“The game farms, game ranching industry and the hunting industry in South Africa are growing. Right now we have about 20 million hectares in private land ownership that are considered to be game farms,” Hermann Meyeridricks, president of the Professional Hunters Association of South Africa told CNBC Africa in an interview.
According to research conducted by the University of the North West, the country’s hunting industry generated about 6.7 billion rand in 2012, while over 9,000 foreign hunters visited South Africa and spent about 140,000 rand per hunt.
With the number of game farms in South Africa currently standing at 10,000 as well as the increasing game prices and demand, Meyeridricks believes that the hunting industry in the country is very healthy at this stage.
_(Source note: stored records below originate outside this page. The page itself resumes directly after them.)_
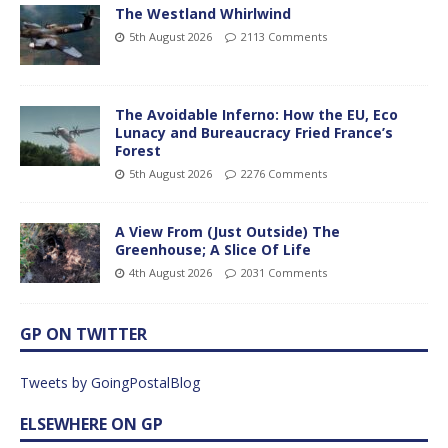
The Westland Whirlwind
5th August 2026
2113 Comments
The Avoidable Inferno: How the EU, Eco
Lunacy and Bureaucracy Fried France’s
Forest
5th August 2026
2276 Comments
A View From (Just Outside) The
Greenhouse; A Slice Of Life
4th August 2026
2031 Comments
GP ON TWITTER
Tweets by GoingPostalBlog
ELSEWHERE ON GP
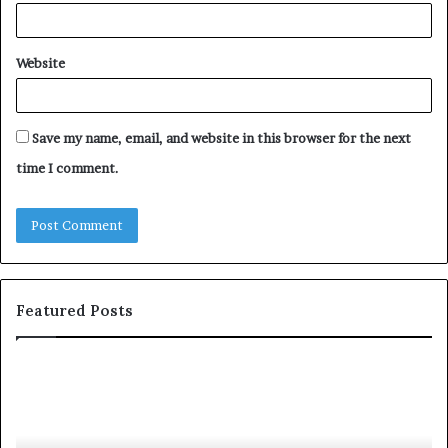
Website
Save my name, email, and website in this browser for the next
time I comment.
Featured Posts
c
1
o
5
m
o
m
f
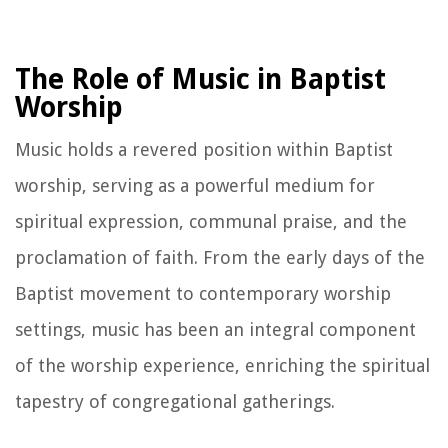
The Role of Music in Baptist
Worship
Music holds a revered position within Baptist
worship, serving as a powerful medium for
spiritual expression, communal praise, and the
proclamation of faith. From the early days of the
Baptist movement to contemporary worship
settings, music has been an integral component
of the worship experience, enriching the spiritual
tapestry of congregational gatherings.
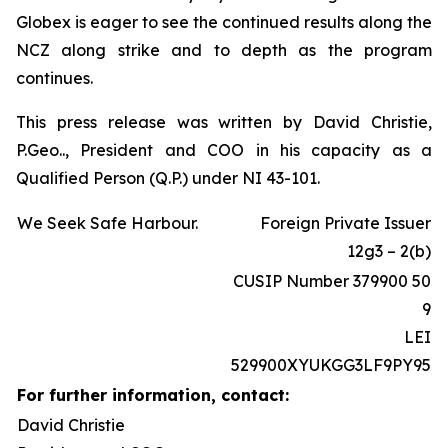
Globex is eager to see the continued results along the
NCZ along strike and to depth as the program
continues.
This press release was written by David Christie,
P.Geo.., President and COO in his capacity as a
Qualified Person (Q.P.) under NI 43-101.
We Seek Safe Harbour.
Foreign Private Issuer
12g3 – 2(b)
CUSIP Number 379900 50
9
LEI
529900XYUKGG3LF9PY95
For further information, contact:
David Christie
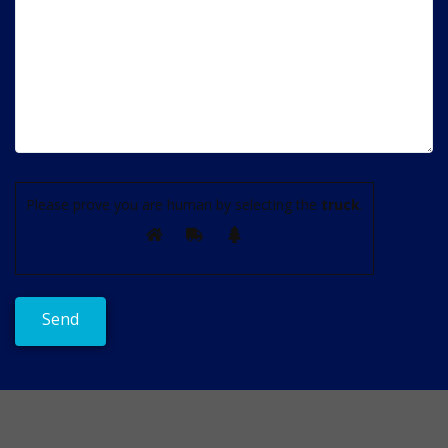
Please prove you are human by selecting the
truck
.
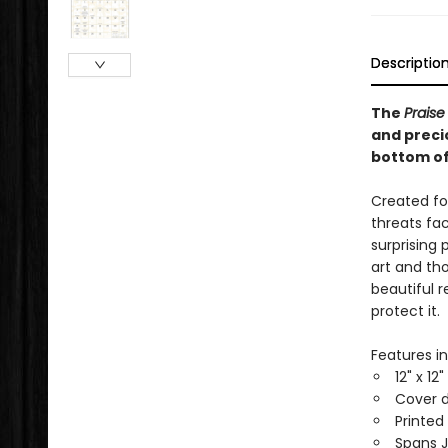
Descriptio
The
Praise
and precio
bottom of
Created fo
threats fac
surprising 
art and tho
beautiful 
protect it.
Features in
12" x 12
Cover d
Printed
Spans 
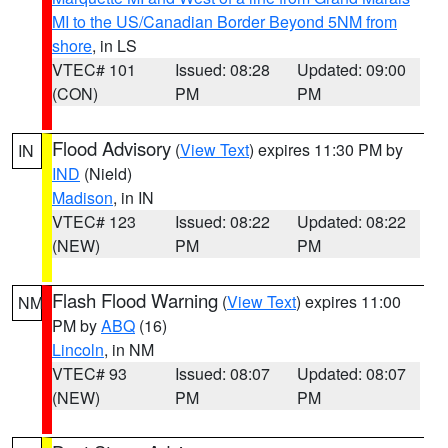
MI to the US/Canadian Border Beyond 5NM from
shore
, in LS
VTEC# 101
Issued: 08:28
Updated: 09:00
(CON)
PM
PM
Flood Advisory
(
View Text
) expires 11:30 PM by
IN
IND
(Nield)
Madison
, in IN
VTEC# 123
Issued: 08:22
Updated: 08:22
(NEW)
PM
PM
Flash Flood Warning
(
View Text
) expires 11:00
NM
PM by
ABQ
(16)
Lincoln
, in NM
VTEC# 93
Issued: 08:07
Updated: 08:07
(NEW)
PM
PM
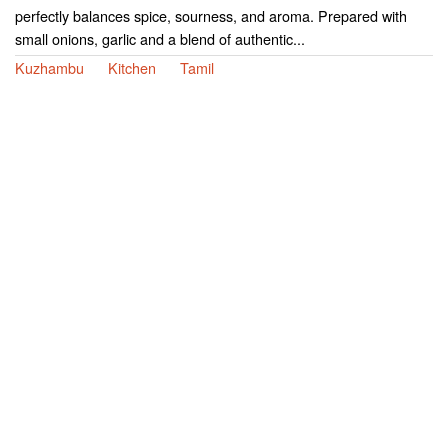
perfectly balances spice, sourness, and aroma. Prepared with
small onions, garlic and a blend of authentic...
Kuzhambu
Kitchen
Tamil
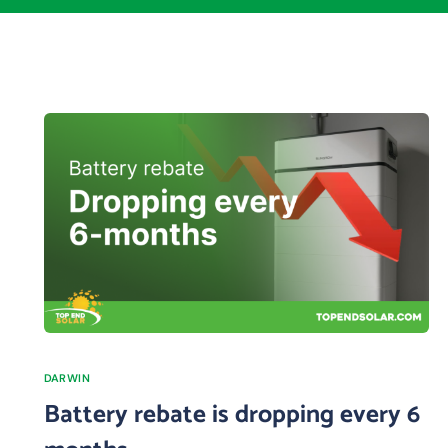
DARWIN
Battery rebate is dropping every 6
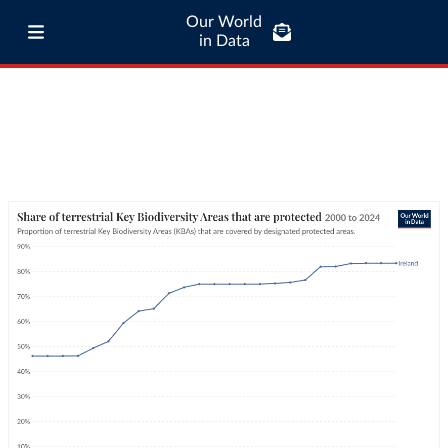
Our World
in Data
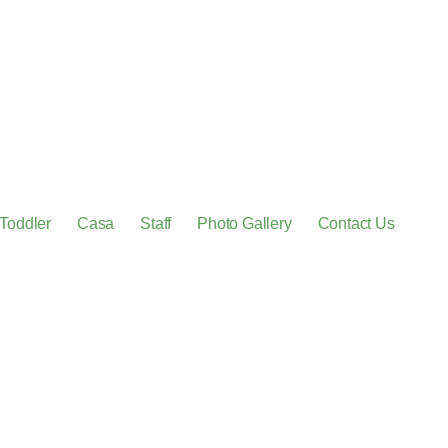
Toddler
Casa
Staff
Photo Gallery
Contact Us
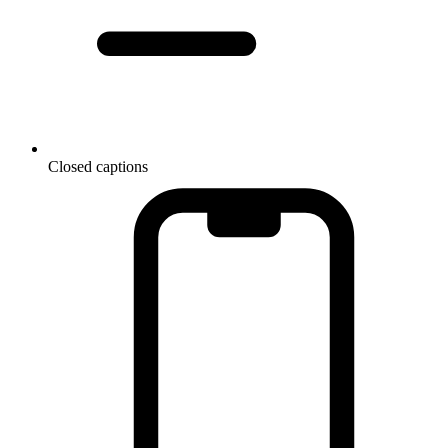
Closed captions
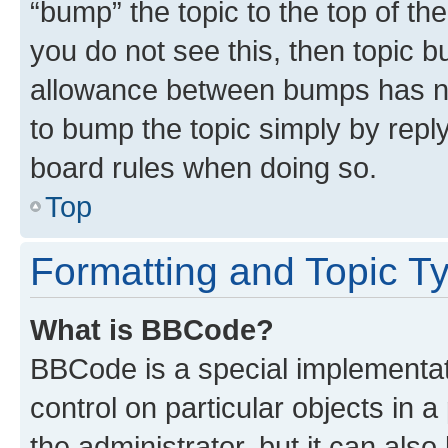
“bump” the topic to the top of th
you do not see this, then topic 
allowance between bumps has not
to bump the topic simply by reply
board rules when doing so.
Top
Formatting and Topic T
What is BBCode?
BBCode is a special implementati
control on particular objects in 
the administrator, but it can als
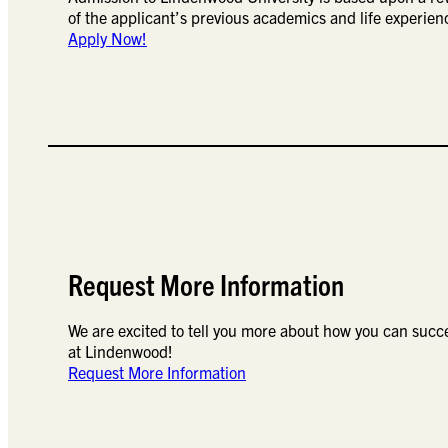
of the applicant’s previous academics and life experien
Apply Now!
Request More Information
We are excited to tell you more about how you can succ
at Lindenwood!
Request More Information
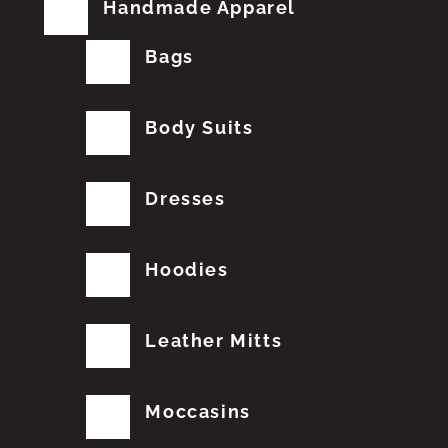
Handmade Apparel
Bags
Body Suits
Dresses
Hoodies
Leather Mitts
Moccasins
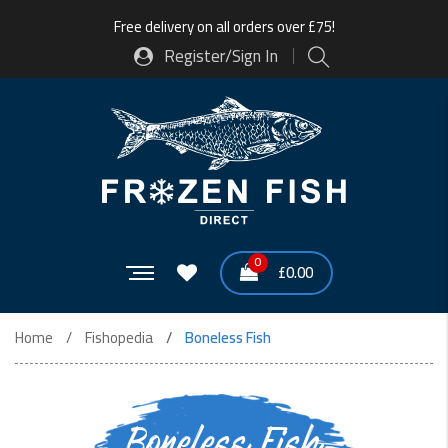
Free delivery on all orders over £75!
Register/Sign In
0
£
0.00
Home
Fishopedia
Boneless Fish
Boneless Fish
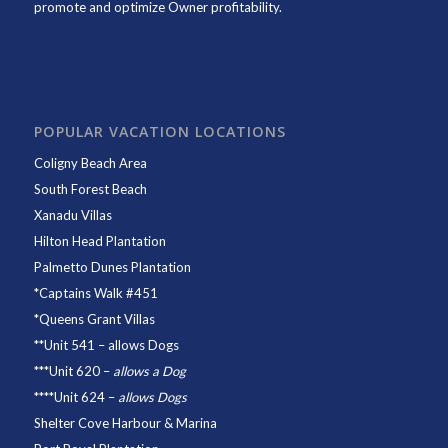
promote and optimize Owner profitability.
POPULAR VACATION LOCATIONS
Coligny Beach Area
South Forest Beach
Xanadu Villas
Hilton Head Plantation
Palmetto Dunes Plantation
*
Captains Walk #451
*
Queens Grant Villas
**
Unit 541
– allows Dogs
***
Unit 620
–
allows a Dog
****
Unit 624
–
allows Dogs
Shelter Cove Harbour & Marina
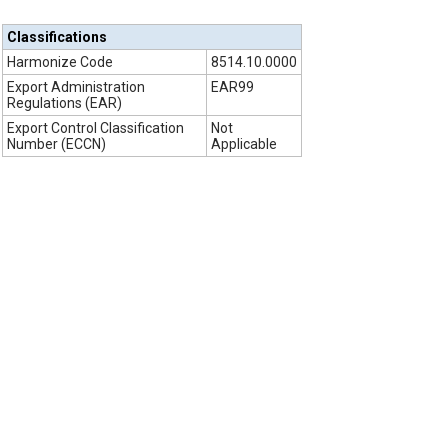
Classifications
Harmonize Code
8514.10.0000
Export Administration
EAR99
Regulations (EAR)
Export Control Classification
Not
Number (ECCN)
Applicable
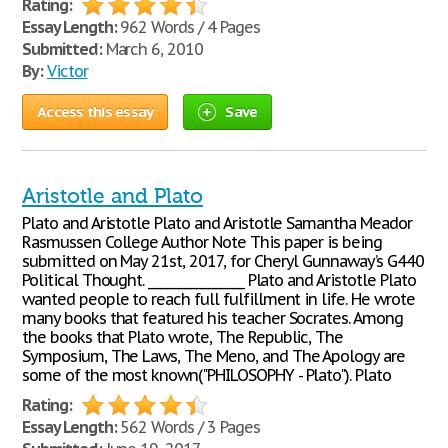
Rating:
Essay Length:
962 Words / 4 Pages
Submitted:
March 6, 2010
By:
Victor
Access this essay
Save
Aristotle and Plato
Plato and Aristotle Plato and Aristotle Samantha Meador
Rasmussen College Author Note This paper is being
submitted on May 21st, 2017, for Cheryl Gunnaway’s G440
Political Thought. ________________ Plato and Aristotle Plato
wanted people to reach full fulfillment in life. He wrote
many books that featured his teacher Socrates. Among
the books that Plato wrote, The Republic, The
Symposium, The Laws, The Meno, and The Apology are
some of the most known("PHILOSOPHY - Plato"). Plato
Rating:
Essay Length:
562 Words / 3 Pages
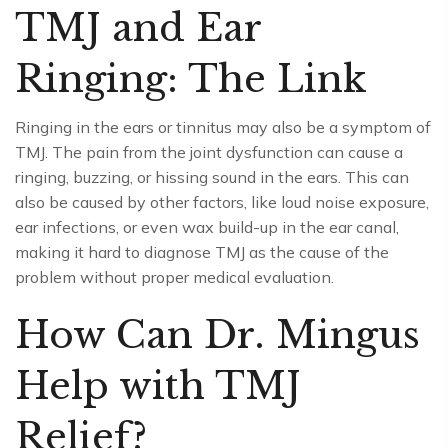
TMJ and Ear
Ringing: The Link
Ringing in the ears or tinnitus may also be a symptom of
TMJ. The pain from the joint dysfunction can cause a
ringing, buzzing, or hissing sound in the ears. This can
also be caused by other factors, like loud noise exposure,
ear infections, or even wax build-up in the ear canal,
making it hard to diagnose TMJ as the cause of the
problem without proper medical evaluation.
How Can Dr. Mingus
Help with TMJ
Relief?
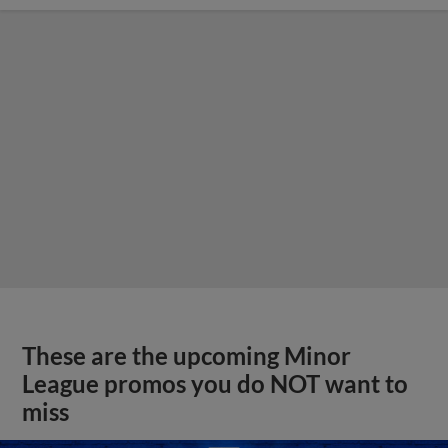
These are the upcoming Minor
League promos you do NOT want to
miss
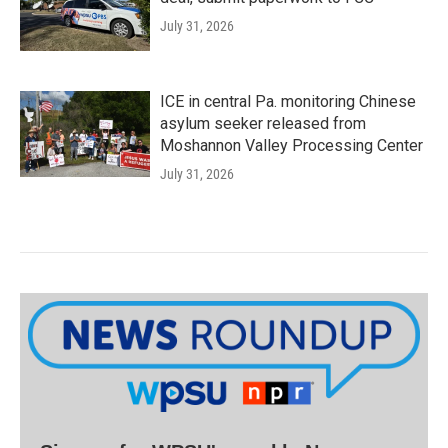
July 31, 2026
ICE in central Pa. monitoring Chinese
asylum seeker released from
Moshannon Valley Processing Center
July 31, 2026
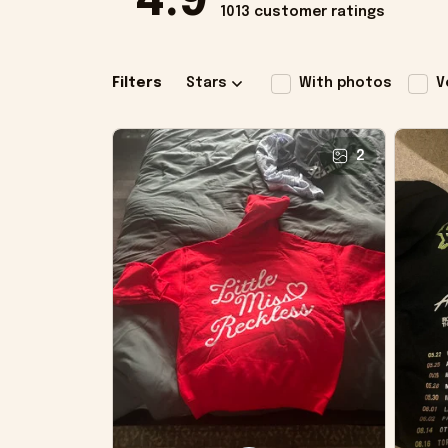
4.9
1013 customer ratings
Filters
Stars
With photos
V
2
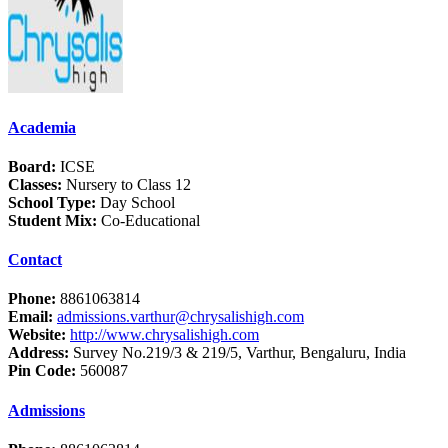
Academia
Board:
ICSE
Classes:
Nursery to Class 12
School Type:
Day School
Student Mix:
Co-Educational
Contact
Phone:
8861063814
Email:
admissions.varthur@chrysalishigh.com
Website:
http://www.chrysalishigh.com
Address:
Survey No.219/3 & 219/5, Varthur, Bengaluru, India
Pin Code:
560087
Admissions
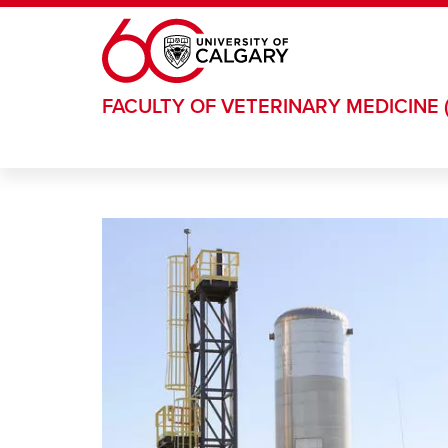
Skip to main content
FACULTY OF VETERINARY MEDICINE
“You can see that it [the hunting industry] is growing in the growing game prices, the growing demand and the growing number of hunters visiting South Africa so the industry is healthy and doing well,” he added.
He further explained that the sustainable trophy hunting of animals such as elephants and rhino also contributes to the conservation of them.
“We have to look at managing elephants in a sensible and economically sustainable manner and trophy hunting certainly is. It has a low impact, as you take out selected bulls that are past their breeding time and the money generated by that is considerable,” explained Meyeridricks.
With the high numbers of illegal rhino poaching, the hunting industry receives vast criticisms worldwide. However, Meyeridricks believes that the trading of white rhino horns should be made legal as a means to resolve the problem of illegal poaching and trade on the black market.
“What we’re doing at the moment is simply not working. You can take out the foot soldiers and they are replaced with more foot soldiers so we need to find ways of striking at a high level to stop the poaching,” he said.
“The demand far outstrips the supply, we need to find a way of saturating or feeding that supply. There is a strong drive to have the trade in rhino horn, which is illegal at the moment, to have that legalised.”
The trophy hunting of white rhinos, he added, is also a significant contributor to rhino conservation.
“We do believe the sustainable trophy hunting of rhino contributes to rhino conservation. If it wasn’t for the trophy hunting of rhinos, we wouldn’t have the numbers that we have today. We have close to 19,000 white rhinos in South Africa at the moment, of which 5,500 is in private ownership,” he added.